Demographic history shaped geographical patterns of deleterious mutation load in a broadly distributed Pacific Salmon

A thorough reconstruction of historical processes is essential for a comprehensive understanding of the mechanisms shaping patterns of genetic diversity. Indeed, past and current conditions influencing effective population size have important evolutionary implications for the efficacy of selection, increased accumulation of deleterious mutations, and loss of adaptive potential. Here, we gather extensive genome-wide data that represent the extant diversity of the Coho salmon (Oncorhynchus kisutch) to address two objectives. We demonstrate that a single glacial refugium is the source of most of the present-day genetic diversity, with detectable inputs from a putative secondary micro-refugium. We found statistical support for a scenario whereby ancestral populations located south of the ice sheets expanded recently, swamping out most of the diversity from other putative micro-refugia. Demographic inferences revealed that genetic diversity was also affected by linked selection in large parts of the genome. Moreover, we demonstrate that the recent demographic history of this species generated regional differences in the load of deleterious mutations among populations, a finding that mirrors recent results from human populations and provides increased support for models of expansion load. We propose that insights from these historical inferences should be better integrated in conservation planning of wild organisms, which currently focuses largely on neutral genetic diversity and local adaptation, with the role of potentially maladaptive variation being generally ignored.

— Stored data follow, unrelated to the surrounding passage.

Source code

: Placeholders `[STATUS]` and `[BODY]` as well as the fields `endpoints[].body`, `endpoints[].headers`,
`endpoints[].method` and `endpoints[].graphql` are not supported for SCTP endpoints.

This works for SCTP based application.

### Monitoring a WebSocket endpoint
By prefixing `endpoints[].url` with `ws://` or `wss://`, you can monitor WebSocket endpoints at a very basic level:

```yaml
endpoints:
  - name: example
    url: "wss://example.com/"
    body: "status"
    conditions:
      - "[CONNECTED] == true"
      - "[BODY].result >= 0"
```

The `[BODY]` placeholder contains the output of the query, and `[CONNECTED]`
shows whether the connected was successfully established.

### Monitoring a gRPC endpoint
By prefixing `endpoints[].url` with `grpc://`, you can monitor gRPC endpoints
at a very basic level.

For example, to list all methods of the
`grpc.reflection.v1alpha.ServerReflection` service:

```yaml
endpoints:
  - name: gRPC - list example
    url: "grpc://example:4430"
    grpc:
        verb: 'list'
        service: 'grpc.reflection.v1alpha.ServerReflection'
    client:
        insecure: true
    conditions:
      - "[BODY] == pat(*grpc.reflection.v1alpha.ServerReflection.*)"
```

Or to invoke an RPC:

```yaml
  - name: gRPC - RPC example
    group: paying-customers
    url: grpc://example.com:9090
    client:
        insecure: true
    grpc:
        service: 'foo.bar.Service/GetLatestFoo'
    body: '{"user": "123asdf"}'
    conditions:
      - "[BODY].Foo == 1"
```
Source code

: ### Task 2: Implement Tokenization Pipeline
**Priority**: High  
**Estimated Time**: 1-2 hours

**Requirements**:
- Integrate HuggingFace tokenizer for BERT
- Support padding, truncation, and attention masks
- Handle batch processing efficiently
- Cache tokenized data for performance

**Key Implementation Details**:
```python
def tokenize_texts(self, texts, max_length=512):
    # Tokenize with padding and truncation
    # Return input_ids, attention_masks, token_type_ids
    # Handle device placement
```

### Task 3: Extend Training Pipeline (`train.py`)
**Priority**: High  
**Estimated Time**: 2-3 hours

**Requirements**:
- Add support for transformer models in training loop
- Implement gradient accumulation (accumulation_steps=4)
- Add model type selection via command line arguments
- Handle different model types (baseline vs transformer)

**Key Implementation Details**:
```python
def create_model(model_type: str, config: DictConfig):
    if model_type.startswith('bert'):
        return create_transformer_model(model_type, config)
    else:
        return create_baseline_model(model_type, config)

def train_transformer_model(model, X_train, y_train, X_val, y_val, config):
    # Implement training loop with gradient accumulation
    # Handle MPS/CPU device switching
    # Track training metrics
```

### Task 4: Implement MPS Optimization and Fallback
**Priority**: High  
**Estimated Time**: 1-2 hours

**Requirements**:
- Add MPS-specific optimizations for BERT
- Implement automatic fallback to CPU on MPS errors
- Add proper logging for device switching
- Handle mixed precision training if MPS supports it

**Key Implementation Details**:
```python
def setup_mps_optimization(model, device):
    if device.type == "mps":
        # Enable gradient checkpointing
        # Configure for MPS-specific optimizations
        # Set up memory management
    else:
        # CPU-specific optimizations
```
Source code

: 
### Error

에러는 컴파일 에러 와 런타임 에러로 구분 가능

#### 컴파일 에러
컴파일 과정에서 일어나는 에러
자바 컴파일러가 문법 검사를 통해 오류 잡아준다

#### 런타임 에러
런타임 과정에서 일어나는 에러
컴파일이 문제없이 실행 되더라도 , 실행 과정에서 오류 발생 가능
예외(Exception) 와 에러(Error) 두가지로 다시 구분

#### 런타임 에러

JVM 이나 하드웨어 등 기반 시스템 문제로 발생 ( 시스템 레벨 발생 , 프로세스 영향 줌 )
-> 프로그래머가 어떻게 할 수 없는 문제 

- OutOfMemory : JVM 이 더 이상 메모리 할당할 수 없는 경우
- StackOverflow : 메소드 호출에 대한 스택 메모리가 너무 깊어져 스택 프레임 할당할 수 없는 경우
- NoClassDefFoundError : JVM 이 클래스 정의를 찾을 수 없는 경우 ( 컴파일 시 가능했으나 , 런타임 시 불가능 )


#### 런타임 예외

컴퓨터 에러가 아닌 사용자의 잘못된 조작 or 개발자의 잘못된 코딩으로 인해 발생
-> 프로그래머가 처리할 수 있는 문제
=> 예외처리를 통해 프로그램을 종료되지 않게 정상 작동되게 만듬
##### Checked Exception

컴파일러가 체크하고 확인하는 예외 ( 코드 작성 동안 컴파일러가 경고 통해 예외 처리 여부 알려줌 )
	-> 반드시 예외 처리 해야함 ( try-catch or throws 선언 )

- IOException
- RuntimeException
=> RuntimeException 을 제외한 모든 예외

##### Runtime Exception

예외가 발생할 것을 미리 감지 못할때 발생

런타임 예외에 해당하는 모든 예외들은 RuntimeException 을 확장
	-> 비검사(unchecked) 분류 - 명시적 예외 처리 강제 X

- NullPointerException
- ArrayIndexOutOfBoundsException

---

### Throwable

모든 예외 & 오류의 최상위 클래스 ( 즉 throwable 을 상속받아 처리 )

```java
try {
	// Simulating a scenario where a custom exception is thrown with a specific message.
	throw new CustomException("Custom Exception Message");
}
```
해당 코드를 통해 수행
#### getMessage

Reconstruction of a species’ past demographic history from genetic data can highlight historical factors that have shaped the distribution of genetic diversity along its genome and its geographic range. Here, we combine genotyping-by-sequencing with demographic modelling to address these issues in the Coho salmon, a Pacific salmon of conservation concern in some parts of its range, notably in the south. Our demographic reconstructions reveal a linear decrease in genetic diversity toward the north of the species range, supporting the hypothesis of a northern route of postglacial recolonization from a single major southern refugium. As predicted by theory, we also observed a higher proportion of deleterious mutations in the most distant populations from this refugium. Beyond this general pattern, among-site variation in the proportion of deleterious mutations is consistent with different local trends in effective population sizes. Our results highlight the potential importance of understanding historical factors that have shaped geographic patterns of the distribution of deleterious mutations in order to implement effective management programs for the conservation of wild populations. Such fundamental knowledge of human historical demography is now having major impacts on health sciences, and we argue it is time to integrate such approaches in conservation science as well.